While America is the undisputed home to the greatest talents in every genre ever known, there have been a few success stories from overseas markets. Charice, for instance, is from the Philippines and she showcased her talents on a Filipina version of “American Idol” or “America’s Got Talent” or the upcoming TLC show, “Those Midget Nontuplets Can Sing”. Wait a second, I just got an urgent, incoming message… Charice Pempengco is actually already a worldwide star and will appear on at least five upcoming episodes of the hit show "Glee". Damn, I’m better than I thought.
There was a point in time that I would have fought you to the death with my bare knuckles if you had said there could ever be a greater female rapper than MC Lyte. It’s just blasphemy to suggest anything else. But then I watched this video of a young girl rapping “My Adidas”. It’s breathtaking, really. It’s like watching a tiny Queen Latifa but without knowing that she ever willingly agreed to make the movie Taxi.
I believe it was Lyndon Johnson, or perhaps Wilt Chamberlain, who once said: “There will never be another music group in this or any other lifetime that will rival the talents of All 4 One.” It appears that Vicus, who hails from South Africa, took that famous quote as a challenge, and boy did he prove the entire world wrong. Somewhere the members of All 4 One are watching this video, knowing that they have been bested by a child, and they are hanging their heads in shame. But they need to snap out of it because that Big Mac ain’t gonna cook itself.
Somebody tried to tell me that this incredibly fast rapper, known as Watsky based on his last name Watsky, is 1) Not a child and B) Already well known as a slam poet. Well, excuse me, know-it-alls, but some people actually thought that Emmanuel Lewis was an adult with a growth condition. Hell, people thought that Andy Milonakis was 34-years old when he first discovered fame. He was clearly a teenager at best. My professional opinion is that Watsky is actually 8 months old. If I’m wrong then I will retire from the child star scouting profession for good.

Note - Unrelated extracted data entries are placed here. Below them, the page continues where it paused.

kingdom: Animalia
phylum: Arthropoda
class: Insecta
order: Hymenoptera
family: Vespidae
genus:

A big problem that many parents deal with is the fact that their children have no talent. So I’m going to let you all in on a little secret… only 12% of people who sign record contracts actually have talent. And of those people, only 4% are actually from planet Earth. How, then, do you promote your talentless children? Turn them into Juggalo rappers. Seriously, these people have no talent but kids eat their music up. Just stock up on face paint and check your pride and dignity at the door.
If I’m being exclusive by only concentrating on people with children and that offends you as a person who was rendered impotent or barren by years of paint huffing addictions, then I offer my apologies. You still have an opportunity at achieving vicarious stardom. You’ll just need a pet, Drowning Pool lyrics and some patience. You’ll be a parent to a star in no time!